Tutto ciò concorrerà a deprimere ulteriormente i prezzi dei bond, e parallelamente ad aumentarne i rendimenti. Questo è il motivo per cui abbiamo consigliato di aspettare ad intervenire su questo mercato fino a che i tassi non avranno raggiunto il loro punto di massimo relativo.
L’altro moschettiere è il petrolio: e qui la crisi della guerra di Gaza svolge un ruolo senz’altro propulsivo, che non era atteso, spingendo in alto i prezzi e, prospetticamente, anche i tassi di inflazione. Il prezzo dell’oil è cresciuto in settembre dell’8%, e del 35% dai minimi di giugno scorso.
E anche il dollaro è in aumento sostenuto: sta crescendo da 11 settimane ed è ora al livello massimo dell’anno.
Con le dinamiche di questi tre asset dovremo fare i conti, e soprattutto con l’andamento dell’economia. I segnali non sono incoraggianti: si comincia a sentire qualche scricchiolio sul fronte salariale e la spesa per consumi è in flessione netta da diversi mesi, mentre il credito sta attraversando una fase di restrizione notevole, fra tassi in crescita e aumento dei contenziosi (in particolare, in USA, sui prestiti al consumo e sulle carte di credito).
Risultato di tutto questo, fra l’altro, è che le vendite di case in USA sono diminuite in agosto del 9%, a causa dell’ aumento dei prezzi delle abitazioni (+ 30%) e del costo dei mutui, più che raddoppiato in un anno a causa dell’aumento dei tassi.

Quesito 1.
Filtra le voci qui sotto e ricopia ogni riga che contiene la parola "Dropped", tenendo conto di maiuscole e minuscole.

Materiale di lavoro.

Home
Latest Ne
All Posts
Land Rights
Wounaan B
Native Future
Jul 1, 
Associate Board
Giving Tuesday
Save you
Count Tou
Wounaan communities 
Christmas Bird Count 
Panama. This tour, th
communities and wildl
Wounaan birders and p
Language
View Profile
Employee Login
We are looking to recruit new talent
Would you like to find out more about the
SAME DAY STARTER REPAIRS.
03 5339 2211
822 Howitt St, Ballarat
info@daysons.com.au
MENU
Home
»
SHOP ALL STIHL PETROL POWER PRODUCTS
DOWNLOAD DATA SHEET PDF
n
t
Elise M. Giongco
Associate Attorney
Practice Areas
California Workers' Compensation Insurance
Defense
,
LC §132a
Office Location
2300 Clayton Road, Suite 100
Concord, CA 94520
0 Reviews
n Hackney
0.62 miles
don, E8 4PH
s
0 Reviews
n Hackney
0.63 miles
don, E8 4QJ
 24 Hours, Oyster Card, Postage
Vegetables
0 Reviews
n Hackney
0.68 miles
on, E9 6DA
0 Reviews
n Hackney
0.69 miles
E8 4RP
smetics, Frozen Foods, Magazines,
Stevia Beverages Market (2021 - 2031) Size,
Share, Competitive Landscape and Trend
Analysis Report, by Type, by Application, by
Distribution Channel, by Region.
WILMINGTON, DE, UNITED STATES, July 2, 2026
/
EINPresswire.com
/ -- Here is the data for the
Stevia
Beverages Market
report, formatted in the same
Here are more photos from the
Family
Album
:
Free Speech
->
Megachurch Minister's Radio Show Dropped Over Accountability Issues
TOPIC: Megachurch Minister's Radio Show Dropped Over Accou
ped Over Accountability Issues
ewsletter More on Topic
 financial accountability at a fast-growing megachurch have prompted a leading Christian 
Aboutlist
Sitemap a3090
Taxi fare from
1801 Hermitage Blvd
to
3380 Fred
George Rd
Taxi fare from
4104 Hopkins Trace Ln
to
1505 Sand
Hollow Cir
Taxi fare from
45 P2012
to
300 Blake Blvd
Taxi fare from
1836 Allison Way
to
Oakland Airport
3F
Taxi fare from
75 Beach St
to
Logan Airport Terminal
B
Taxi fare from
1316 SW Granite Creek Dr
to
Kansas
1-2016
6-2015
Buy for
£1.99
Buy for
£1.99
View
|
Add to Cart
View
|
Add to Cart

Quesito 2.
Riassumi il brano in due frasi.

Risposta 1.
Megachurch Minister's Radio Show Dropped Over Accountability Issues
TOPIC: Megachurch Minister's Radio Show Dropped Over Accou

Risposta 2.
I prezzi dei bond sono destinati a scendere ancora e i rendimenti a salire, mentre il petrolio, spinto dalla crisi della guerra di Gaza, è cresciuto dell'8% in settembre, e il dollaro aumenta da 11 settimane. Anche i segnali sull'economia non sono incoraggianti: la spesa per consumi cala da mesi, il credito è in forte restrizione e in agosto le vendite di case in USA sono diminuite del 9%.